Toute action potentielle doit être considérée dans un contexte où la balance des risques pesant sur la réalisation de son objectif est orientée à la baisse. Il est certain que l’horizon temporel assigné aux banques centrales pour normaliser l’inflation ne peut être fixé à l’avance par les statuts, sans condition. En fait, dans une grande partie des économies où les banques centrales doivent atteindre des objectifs chiffrés en matière de stabilité des prix, l’horizon de stabilisation n’est pas défini selon un calendrier rigide, les banques centrales disposant d’une certaine souplesse pour tenir compte de la nature des chocs qui entraînent l’inflation à s’écarter de l’objectif fixé.
Parallèlement, une banque centrale qui s’accorderait une trop grande liberté de manœuvre sur l’horizon temporel revendiquerait de facto le pouvoir de redéfinir son objectif de politique monétaire. Un objectif chiffré qui est rarement réalisé – de manière prospective et rétrospective – n’est pas un objectif fort. L’indépendance de la BCE s’appuie sur sa responsabilité démocratique, ce qui signifie qu’elle doit assurer la stabilité des prix sur un horizon vérifiable par le public.
En outre, les banques centrales savent que si un engagement vérifiable en faveur d’une maîtrise symétrique de l’inflation fait défaut sur un horizon pour lequel le public conserve une certaine visibilité, il peut en résulter une « perte d’ancrage » des anticipations d’inflation. C’est dans cet esprit qu’une banque centrale doit choisir, dans de telles circonstances, un contrôle robuste et contrecarrer en amont les risques à la baisse, confortant ainsi la confiance du public dans l’efficacité de la politique monétaire.
Incertitude relative à la structure de l’économie
Afin de calibrer les mesures de politique monétaire, il convient toutefois d’aborder la deuxième dimension de l’incertitude, celle qui est liée à la structure de l’économie. Plus précisément, les banques centrales doivent appréhender et répondre aux évolutions de la structure de l’économie qui sont dues à la crise.
Deux conditions structurelles fondamentales revêtent une grande importance pour la banque centrale dans la perspective de la réalisation de son objectif. Premièrement, afin que la politique monétaire soit en mesure de continuer à exercer une action suffisamment forte sur l’économie et que la sous-utilisation des capacités n’échappe pas à son contrôle, le canal de transmission financière doit demeurer intact. Deuxièmement, une relation structurelle entre la sous-utilisation des capacités, les anticipations d’inflation et l’inflation doit exister, la courbe de Phillips fournissant le cadre traditionnel permettant d’expliquer cette relation. La manière dont la crise a affecté ces deux conditions constitue une source d’incertitude importante pour la politique monétaire et la BCE y consacre une partie significative de ses ressources afin d’améliorer sa compréhension du phénomène.

> À PRODUIRE
Prolongez le texte sur l'incertitude en politique monétaire à partir de sa dernière phrase. Les entrées ne servent à rien ici.

> DONNÉES AFFICHÉES
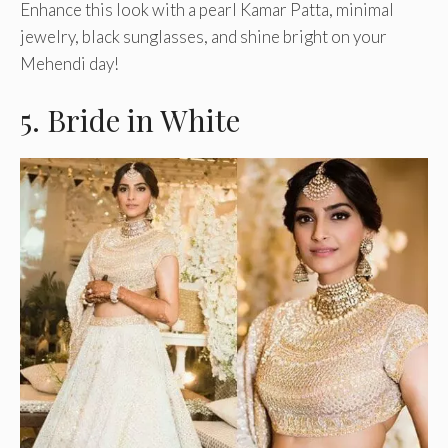
Enhance this look with a pearl Kamar Patta, minimal
jewelry, black sunglasses, and shine bright on your
Mehendi day!
5. Bride in White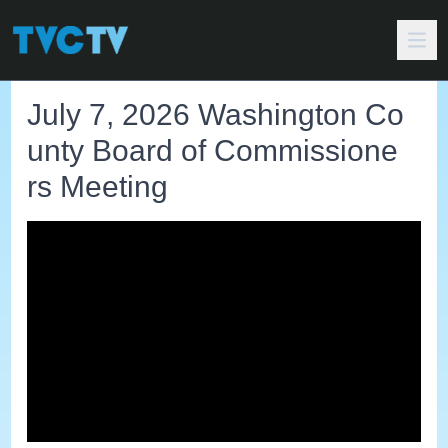
July 7, 2026 Washington Co
unty Board of Commissione
rs Meeting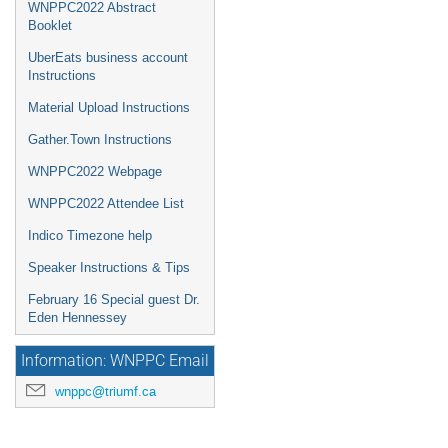
WNPPC2022 Abstract
Booklet
UberEats business account
Instructions
Material Upload Instructions
Gather.Town Instructions
WNPPC2022 Webpage
WNPPC2022 Attendee List
Indico Timezone help
Speaker Instructions & Tips
February 16 Special guest Dr.
Eden Hennessey
Information: WNPPC Email
wnppc@triumf.ca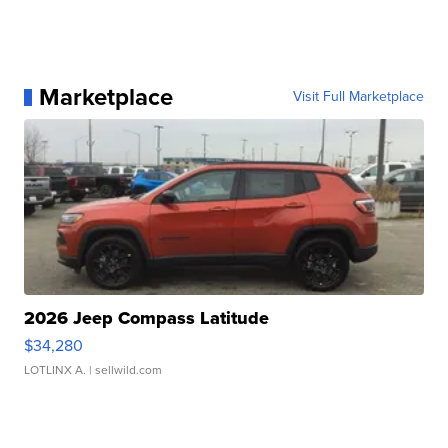
Marketplace
Visit Full Marketplace
2026 Jeep Compass Latitude
$34,280
LOTLINX A.
| sellwild.com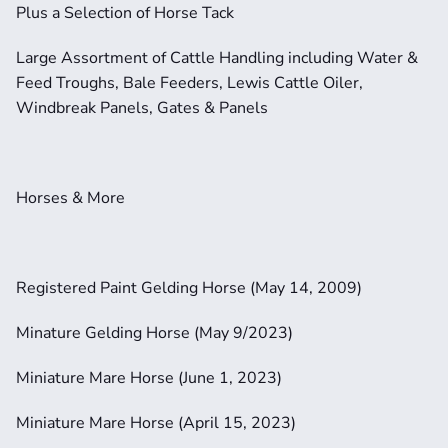
Plus a Selection of Horse Tack
Large Assortment of Cattle Handling including Water & 
Feed Troughs, Bale Feeders, Lewis Cattle Oiler, 
Windbreak Panels, Gates & Panels
Horses & More
Registered Paint Gelding Horse (May 14, 2009)
Minature Gelding Horse (May 9/2023)
Miniature Mare Horse (June 1, 2023)
Miniature Mare Horse (April 15, 2023)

> RÉPONSE RÉDIGÉE
Il est devenu évident que la crise a compromis le processus habituel de transmission monétaire. En particulier, le secteur bancaire de la zone euro s’est fragmenté, ce qui a grandement entravé sa capacité d’intermédiation. Bien que ces défaillances n’empêchent pas la banque centrale de pouvoir contrôler la sous-utilisation des capacités dans l’économie, elles rendent nécessaire le recours à des instruments de politique monétaire efficaces.
En particulier, la BCE a pris des mesures pour que les banques continuent d’être incitées à octroyer régulièrement des prêts à l’économie réelle alors que la réduction du levier d’endettement est toujours d’actualité. Il s’agit notamment de la mise en œuvre d’un train de mesures d’assouplissement du crédit durant l’été 2014, qui comprenait les opérations ciblées de refinancement à plus long terme (TLTRO – targeted longer term refinancing operations) et le programme d’achats d’actifs (APP – asset purchase programme). Ces mesures ont été confortées par l’extension de l’APP en janvier 2015 afin d’inclure des titres du secteur public.
L’impact de ces mesures a été très fort. Elles ont contribué à la réduction des coûts de financement de marché à la fois pour les banques et les sociétés non financières. Mais pour que l’activité et l’inflation soient stimulées, ces améliorations constatées sur les marchés financiers doivent se refléter dans les conditions de crédit appliquées à l’économie réelle. Il est encourageant de constater que le pouvoir de transmission des mesures à travers le système bancaire a augmenté pendant la durée des programmes de la BCE et cela s’est traduit par un net repli des taux débiteurs bancaires dans les pays de la zone euro (cf. graphique 7).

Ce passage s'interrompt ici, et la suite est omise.